WHAT TO DO:
[1] Reproduce the part of the Cyber Security Challenge speech from "Francis Maude speech" to "Cyber Security Challenge].".
[2] Based on the Cyber Security Challenge speech, decide whether each statement is true, and support each answer with the exact words that settle it: (a) The Cyber Security Challenge is in its fourth year. (b) The Cyber Security Challenge has 57 sponsors. (c) Baroness Pauline Neville-Jones is the patron of the Cyber Security Challenge.

EXCERPT:
--- START ---

Francis Maude speech at Cyber Security Challenge Masterclass
This was published under the 2010 to 2015 Conservative and Liberal Democrat coalition government
The minister opened the final of the 2014 Cyber Security Challenge Masterclass, which tests the cyber security skills of amateur contestants.
Thank you very much Judy [Baker, Chair of the Cyber Security Challenge].
It’s a great privilege to be asked to open the final of this year’s Cyber Security Challenge Masterclass.
It’s in its fourth year, as you said, and congratulations to you for kicking it off Judy. It’s got 75 sponsors from across government, business and academia – working closely together toward a shared aim, which is incredibly important, of a safe and secure internet.
So thank you to Stephanie [Daman, CEO] and the entire board for the work you’ve done to make this possible.
And it’s a particular pleasure to see your patron, Baroness Pauline Neville-Jones, here in the room tonight (13 March 2014).
Pauline recently stepped down as the Prime Minister’s Special Representative to Business on Cyber Security and in both this and her previous role as Minister for Security she’s helped advance the cause of cyber security immeasurably, particularly in raising awareness among senior business figures. And I think I can say if it hadn’t been for your passion and commitment to this Pauline, I think it’s much less likely that the government would have done this extraordinary thing which was — at a time of falling budgets overall and deep financial constraint — actually to commit a significant additional sum to this whole project and the programme and you deserve huge credit for that – so thank you from all of us.

--- END ---

RECORDED DATA:
--- START ---

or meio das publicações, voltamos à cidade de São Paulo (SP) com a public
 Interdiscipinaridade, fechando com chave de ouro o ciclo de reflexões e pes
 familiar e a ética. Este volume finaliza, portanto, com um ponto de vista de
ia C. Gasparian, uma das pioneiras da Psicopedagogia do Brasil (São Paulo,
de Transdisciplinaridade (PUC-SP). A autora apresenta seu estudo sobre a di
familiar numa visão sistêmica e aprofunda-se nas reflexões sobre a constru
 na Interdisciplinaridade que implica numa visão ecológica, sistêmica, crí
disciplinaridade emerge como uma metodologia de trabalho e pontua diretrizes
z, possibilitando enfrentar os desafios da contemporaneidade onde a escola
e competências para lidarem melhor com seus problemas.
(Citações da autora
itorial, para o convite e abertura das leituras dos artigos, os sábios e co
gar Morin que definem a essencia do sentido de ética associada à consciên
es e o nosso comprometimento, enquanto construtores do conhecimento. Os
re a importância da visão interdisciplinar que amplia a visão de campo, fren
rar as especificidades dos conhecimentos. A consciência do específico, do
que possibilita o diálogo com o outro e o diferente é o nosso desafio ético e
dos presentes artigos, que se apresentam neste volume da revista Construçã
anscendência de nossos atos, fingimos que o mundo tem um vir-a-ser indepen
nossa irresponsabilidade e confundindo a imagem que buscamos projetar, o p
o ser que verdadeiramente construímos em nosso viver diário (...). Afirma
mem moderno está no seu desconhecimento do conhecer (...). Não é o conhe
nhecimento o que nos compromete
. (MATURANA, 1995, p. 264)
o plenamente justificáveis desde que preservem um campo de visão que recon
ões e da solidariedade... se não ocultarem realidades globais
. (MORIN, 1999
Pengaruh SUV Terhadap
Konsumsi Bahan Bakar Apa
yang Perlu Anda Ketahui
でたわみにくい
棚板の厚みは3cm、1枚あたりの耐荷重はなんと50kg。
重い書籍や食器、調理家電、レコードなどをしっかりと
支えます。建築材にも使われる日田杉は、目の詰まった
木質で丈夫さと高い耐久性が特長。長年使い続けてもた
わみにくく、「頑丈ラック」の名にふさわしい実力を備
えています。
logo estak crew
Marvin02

--- END ---

RESULTS IN ORDER:
[1]
Francis Maude speech at Cyber Security Challenge Masterclass
This was published under the 2010 to 2015 Conservative and Liberal Democrat coalition government
The minister opened the final of the 2014 Cyber Security Challenge Masterclass, which tests the cyber security skills of amateur contestants.
Thank you very much Judy [Baker, Chair of the Cyber Security Challenge].

[2]
(a) Yes: "It’s in its fourth year"
(b) No: "It’s got 75 sponsors from across government, business and academia"
(c) Yes: "your patron, Baroness Pauline Neville-Jones"